Тут даже настороженно внимавшая Брамфатурову Антилопа была вынуждена выдавить из себя некое подобие снисходительной улыбки. Подобие удалось: в классе захихикали, причем иные – неизвестно чему.
– Да потому что это просто формула речи, Асмик, – ринулся ликвидировать отдельные проявления фразеологической безграмотности Бабкен (он же Боря) Татунц, но понимания среди косной массы не встретил.
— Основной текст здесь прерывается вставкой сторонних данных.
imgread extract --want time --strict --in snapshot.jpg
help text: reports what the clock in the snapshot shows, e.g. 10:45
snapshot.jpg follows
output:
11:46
Среди не косной, впрочем, тоже.
– Хорошо, Асмик, – соглашательски кивнул Брамфатуров, – пусть будет «и для ученых жен» в том числе…
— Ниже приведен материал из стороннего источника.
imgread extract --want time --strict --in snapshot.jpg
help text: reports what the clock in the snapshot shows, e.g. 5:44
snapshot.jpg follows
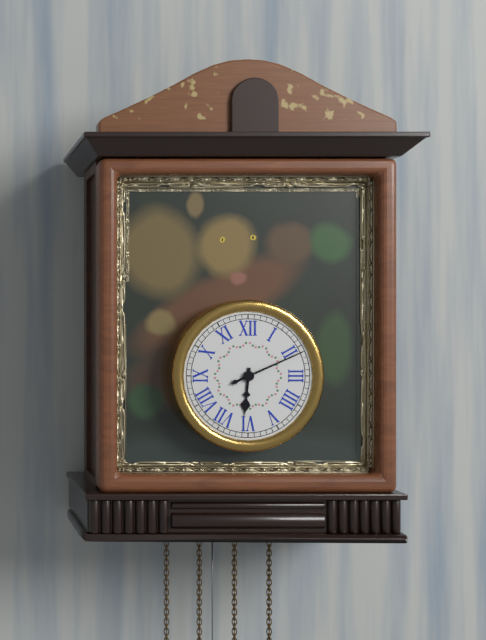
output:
6:11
– Ты имеешь в виду синих чулков? – блеснул осведомленностью будущий медалист.
– Ну, чулки уже не в моде, – оповестил общественность 9-го «а» еще более осведомленный в этом вопросе Гасамыч. – Теперь все только колготки носят. Правильно я, девочки, говорю?
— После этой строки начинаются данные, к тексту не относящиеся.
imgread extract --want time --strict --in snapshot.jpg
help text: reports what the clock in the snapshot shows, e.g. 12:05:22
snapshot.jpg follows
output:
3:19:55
– Правильно, – отозвалась Оля Столярова и нежно зарделась.
– Ладно, пусть будут «синие колготки», – нехотя согласился Седрак.
– Хотя в этом случае совершенно непонятно о ком идет речь…
– Очень даже понятно о ком. О дурах в синих колготках, – возразила отличнику Асатуряну отличница Бодрова.
– Синие колготки – какой ужас! – воскликнула Карина.
– Леди и джентльмены, предлагаю закончить эту шмоточную дискуссию полюбовно, иначе меня опять обвинят в злостном уклонении от темы, на этот раз – в область высокой моды, тогда как видит Бог, я от нее так же далек, как…
– Как Ерем от философского спокойствия, – ляпнул к собственному удивлению Сергей Бойлух и, привычно прыснув, уткнулся лбом в сгиб локтя помирать со смеху, как если бы состроумничал кто-то другой, кому по штату положено это делать.
Ерем, расслышав только свое имя, вскочил из-за парты, многоопытно полагая, что ни с чем хорошим это слово не свяжут, не соположат и не ассоциируют. Однако Ларисе удалось опередить очередное извержение вулкана.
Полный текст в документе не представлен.